While 49 state treasuries were submerged in red ink after the 2008 financial crisis, one state’s bank outperformed all others. So reports The Wall Street Journal, discussing the Bank of North Dakota (BND) and its striking success in the midst of a national financial collapse led by the major banks. Chester Dawson begins his November 16th article:
“It is more profitable than Goldman Sachs Group Inc., has a better credit rating than J.P. Morgan Chase & Co. and hasn’t seen profit growth drop since 2003. Meet Bank of North Dakota, the U.S.’s lone state-owned bank, which has one branch, no automated teller machines and not a single investment banker.”

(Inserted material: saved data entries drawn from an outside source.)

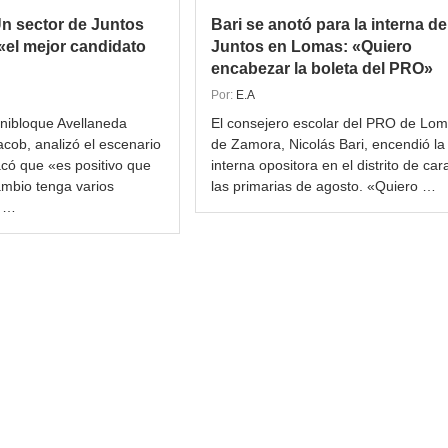
Un sector de Juntos
Bari se anotó para la interna de
«el mejor candidato
Juntos en Lomas: «Quiero
encabezar la boleta del PRO»
Por:
E.A
unibloque Avellaneda
El consejero escolar del PRO de Lo
cob, analizó el escenario
de Zamora, Nicolás Bari, encendió la
acó que «es positivo que
interna opositora en el distrito de car
ambio tenga varios
las primarias de agosto. «Quiero …
o …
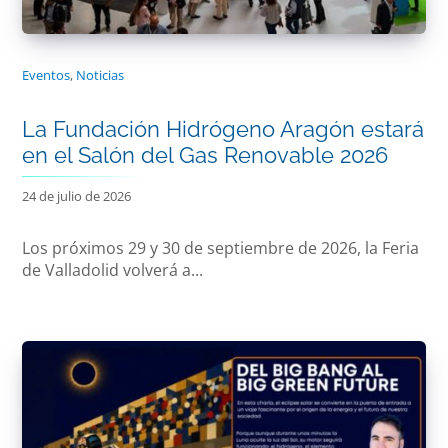
Eventos
,
Noticias
La Fundación Hidrógeno Aragón estará
en el Salón del Gas Renovable 2026
24 de julio de 2026
Los próximos 29 y 30 de septiembre de 2026, la Feria
de Valladolid volverá a...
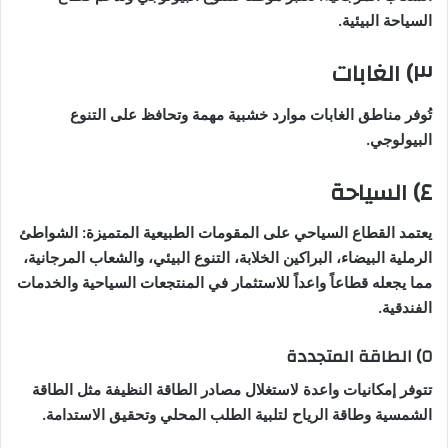
السياحة البيئية.
٣) الغابات
تُوفر مناطق الغابات موارد خشبية مهمة وتحافظ على التنوع
البيولوجي.
٤) السياحة
يعتمد القطاع السياحي على المقومات الطبيعية المتميزة: الشواطئ
الرملية البيضاء، البراكين الخلابة، التنوع البيئي، والشعاب المرجانية،
مما يجعله قطاعاً واعداً للاستثمار في المنتجعات السياحية والخدمات
الفندقية.
٥) الطاقة المتجددة
تتوفر إمكانيات واعدة لاستغلال مصادر الطاقة النظيفة مثل الطاقة
الشمسية وطاقة الرياح لتلبية الطلب المحلي وتحقيق الاستدامة.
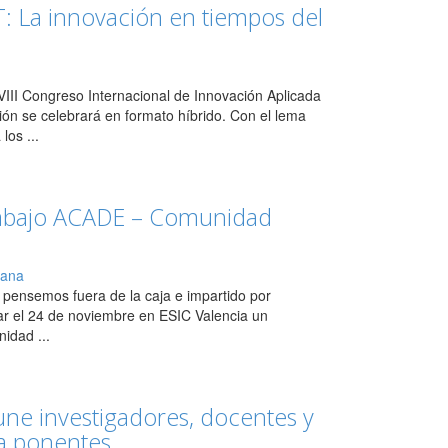
T: La innovación en tiempos del
l VIII Congreso Internacional de Innovación Aplicada
ión se celebrará en formato híbrido. Con el lema
os ...
rabajo ACADE – Comunidad
iana
, pensemos fuera de la caja e impartido por
ar el 24 de noviembre en ESIC Valencia un
idad ...
ne investigadores, docentes y
a ponentes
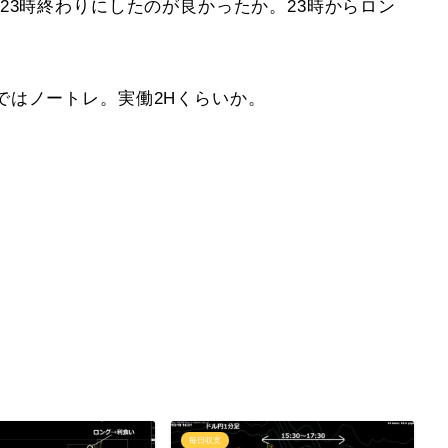
23時終わりにしたのが良かったか。23時からロン
ではノートレ。実働2Hくらいか。
毎日収支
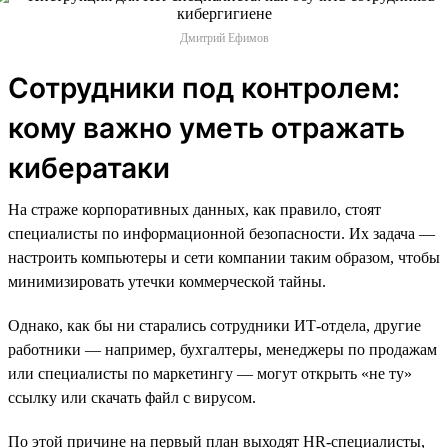
Дмитрий Ефимов
Сотрудники под контролем:
кому важно уметь отражать
кибератаки
На страже корпоративных данных, как правило, стоят
специалисты по информационной безопасности. Их задача —
настроить компьютеры и сети компании таким образом, чтобы
минимизировать утечки коммерческой тайны.
Однако, как бы ни старались сотрудники ИТ-отдела, другие
работники — например, бухгалтеры, менеджеры по продажам
или специалисты по маркетингу — могут открыть «не ту»
ссылку или скачать файл с вирусом.
По этой причине на первый план выходят HR-специалисты,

He backs this up with comparative data on the BND’s performance:
“[The BND’s] total assets have more than doubled, to $6.9 billion last year from $2.8 billion in 2007. By contrast, assets of the much bigger Bank of America Corp. have grown much more slowly, to $2.1 trillion from $1.7 trillion in that period.

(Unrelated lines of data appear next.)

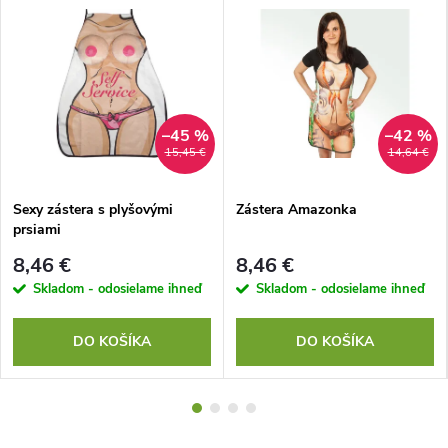
–45 %
–42 %
15,45 €
14,64 €
Sexy zástera s plyšovými
Zástera Amazonka
prsiami
8,46 €
8,46 €
Skladom - odosielame ihneď
Skladom - odosielame ihneď
DO KOŠÍKA
DO KOŠÍKA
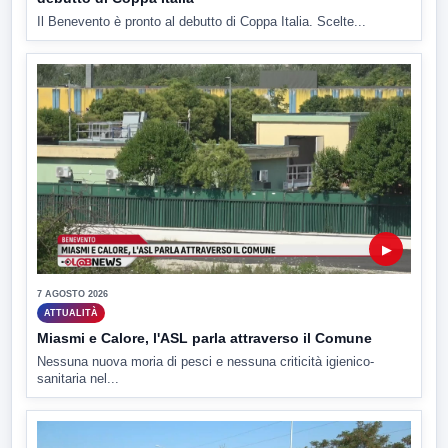
Il Benevento è pronto al debutto di Coppa Italia. Scelte...
▶
7 AGOSTO 2026
ATTUALITÀ
Miasmi e Calore, l'ASL parla attraverso il Comune
Nessuna nuova moria di pesci e nessuna criticità igienico-
sanitaria nel...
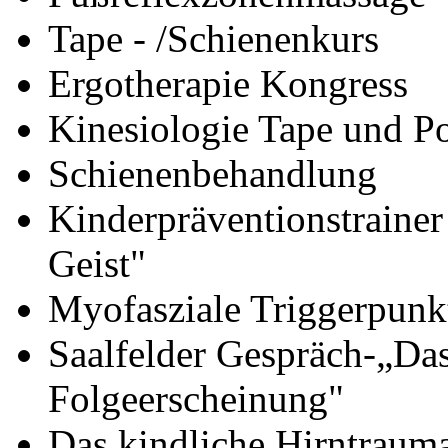
Tape - /Schienenkurs
Ergotherapie Kongress
Kinesiologie Tape und P
Schienenbehandlung
Kinderpräventionstraine
Geist"
Myofasziale Triggerpunk
Saalfelder Gespräch-„Da
Folgeerscheinung"
Das kindliche Hirntrauma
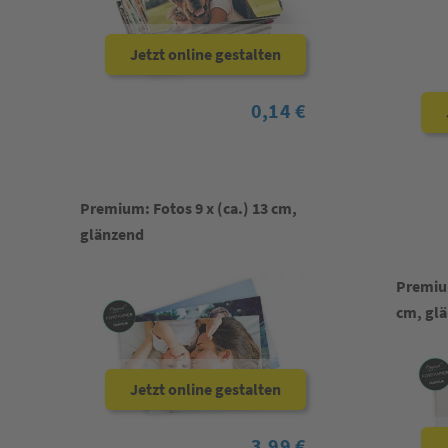
Jetzt online gestalten
0,14 €
Premium: Fotos 9 x (ca.) 13 cm,
glänzend
Premiu
cm, gl
Jetzt online gestalten
3,99 €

“…Return on equity, a measure of profitability, is 18.56%, about 70% higher than those at Goldman Sachs and J.P. Morgan.” Dawson goes on, however, to credit the BND’s remarkable performance to the Bakken oil boom. Giving his article the controversial title, “Shale Boom Helps North Dakota Bank Earn Returns Goldman Would Envy: U.S.’s Lone State-Owned Bank Is Beneficiary of Fracking,” he contends:
“The reason for its success? As the sole repository of the state of North Dakota’s revenue, the bank has been one of the biggest beneficiaries of the boom in Bakken shale oil production from hydraulic fracturing, or fracking. In fact, the bank played a crucial part in kick-starting the oil frenzy in the state in 2008 amid the financial crisis.”